Exercise objective: Summarize the passage on the agent's duties and indemnification in two sentences.

Supplied passage:
Except for notices, reports and other documents expressly herein
required to be furnished to the Lenders by the Agent, the Agent shall
not have any duty or responsibility to provide any Lender with any
credit or other information concerning the business, prospects,
operations, property, financial and other condition or creditworthiness
of the Company or any other Loan Party which may come into the
possession of any of the Agent-Related Persons.

     10.07  Indemnification of Agent.  Whether or not the
            ------------------------
transactions contemplated hereby are consummated, the Lenders shall
indemnify upon demand the Agent-Related Persons (to the extent not
reimbursed by or on behalf of the Company and without limiting the
obligation of the Company to do so), in accordance with the Lenders' Pro
Rata Shares, from and against any and all Indemnified Liabilities;
provided, however, that no Lender shall be liable for the payment
- --------  -------
to the Agent-Related Persons of any portion of such Indemnified
Liabilities to the extent they are found by a final decision of a court
of competent jurisdiction to have resulted from such Person's gross
negligence or willful misconduct.  Without limitation of the foregoing,
each Lender shall reimburse the Agent upon demand for its ratable share
of any costs or out-of-pocket expenses (including Attorney Costs)

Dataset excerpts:
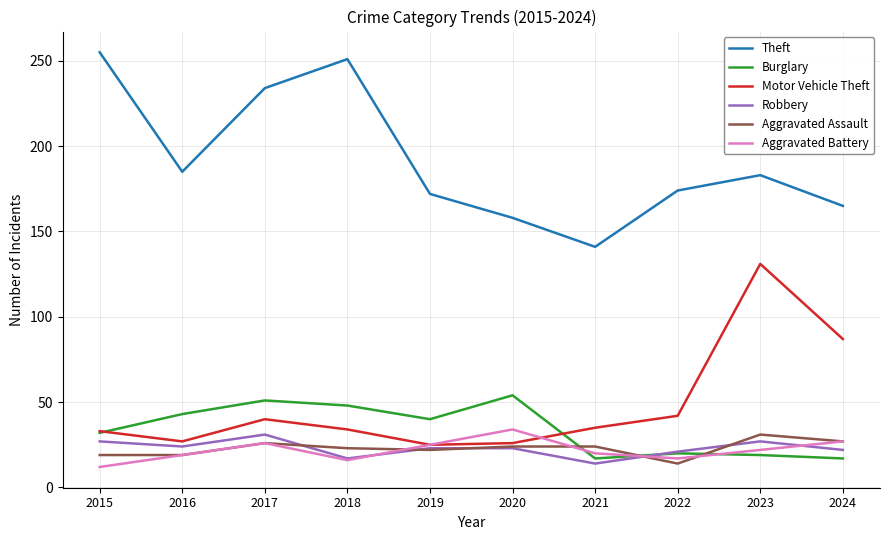

True or false: Theft and Burglary cross at least once.

False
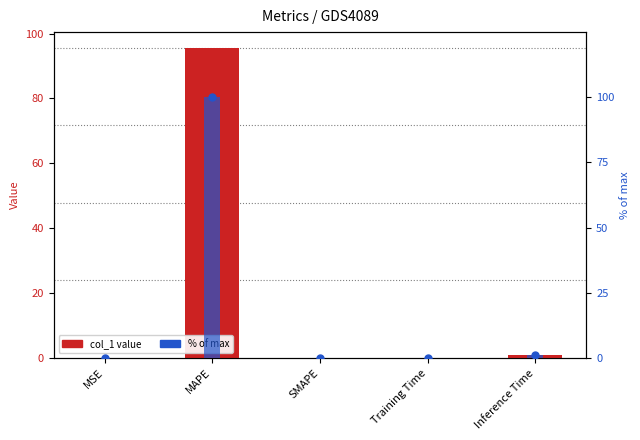

Reading left to right, what are all the values shown in this chart?

col_1 value: MSE=0.0	MAPE=95.7	SMAPE=0.0	Training Time=0.1	Inference Time=0.9
% of max: MSE=0.0	MAPE=100.0	SMAPE=0.0	Training Time=0.1	Inference Time=1.0
% of max (bar): MSE=0.0	MAPE=100.0	SMAPE=0.0	Training Time=0.1	Inference Time=1.0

Expected answer: Except for notices, reports and other documents it is expressly required to furnish, the Agent has no duty to give any Lender credit or other information about the Company or any other Loan Party that comes into the possession of any Agent-Related Person. Whether or not the contemplated transactions are completed, the Lenders must indemnify the Agent-Related Persons on demand, in line with their Pro Rata Shares, against all Indemnified Liabilities not reimbursed by or on behalf of the Company, but no Lender is liable for any portion that a court's final decision finds resulted from that Person's gross negligence or willful misconduct.